Paroxysmal tonic spasms (PTS) are a common movement disorder in demyelinating diseases and are most commonly reported in NMOSD, where they are identified in approximately 20%–45% of cases. ^{Reference Kim, Go and Sung5–Reference Tranchant, Bhatia and Marsden7} The pathophysiology of PTS is not completely understood; however, a proposed mechanism is the impairment of efferent fibers at any level in the corticospinal tract leading to ephaptic activation of axons within a partially remyelinated lesion in the fiber tracts. Supporting evidence for this hypothesis includes published radiological and pathological data for patients with PTS showing demyelination within the internal capsule, midbrain and spinal cord. ^{Reference Tranchant, Bhatia and Marsden7}

In NMOSD, PTS are almost exclusively described in the context of myelitis. This contrasts with multiple sclerosis (MS), where PTS can be seen in patients with brain lesions. ^{Reference Waubant, Alize and Tourbah8} The presence of PTS in NMOSD is often associated with the first episode of myelitis, further suggesting a strong association between the two.⁵ Like in our patient, some studies have reported the onset of PTS within weeks to months after the initial diagnosis of NMOSD, during recovery from the first myelitis episode. ^{Reference Kim, Go and Sung5} In other cases, PTS can develop later, even several years after initial diagnosis. ^{Reference Usmani4,Reference Kim, Go and Sung5}

As in our pediatric case, PTS have been reported to robustly respond to sodium channel blockers, most commonly low-dose carbamazepine, ^{Reference Usmani4,Reference Kim, Go and Sung5} with a response usually seen within the first week of treatment. Other options include gabapentin or pregabalin, however studies have demonstrated increased treatment efficacy with carbamazepine when compared to these. ^{Reference Kim, Go and Sung5,Reference Liu, Zhang and Lian6} This may reflect the importance of sodium channels in facilitating conduction, including ephaptic transmission, through demyelinated segments and a resulting sensitivity for conduction through demyelinated segments to be blocked when sodium channels are inhibited. ^{Reference Sakurai and Kanazawa9} Likewise, our patient failed to obtain any symptom reduction despite escalating doses of gabapentin and achieved full remission of symptoms shortly after initiation of carbamazepine.

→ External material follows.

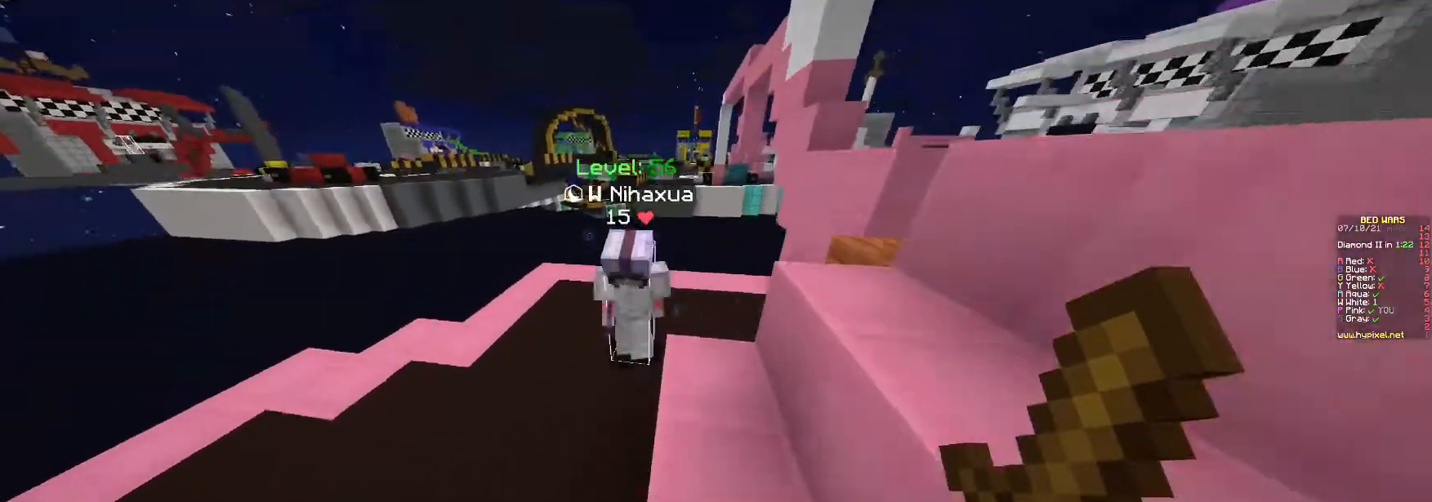
{"keys": ["d", "w"], "mouse": ["left"], "events": [[233, "mouse_right", "down"], [267, "d", "down"], [467, "mouse_right", "up"]]}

A review of the MEDLINE database for cases of PTS in pediatric NMOSD or MS reveals a paucity of data, which may reflect the rarity of this condition in children and/or a lack of recognition of the symptoms in pediatric populations. Children have rarely been included in predominantly adult case series of PTS making it unclear whether the incidence or clinical features of PTS may differ in children. ^{Reference Usmani4}

We have presented a case of PTS in a pediatric patient with NMOSD. Clinicians caring for children with demyelinating disorders should be aware of PTS and the importance of prompt recognition and appropriate treatment in improving the quality of life of affected children.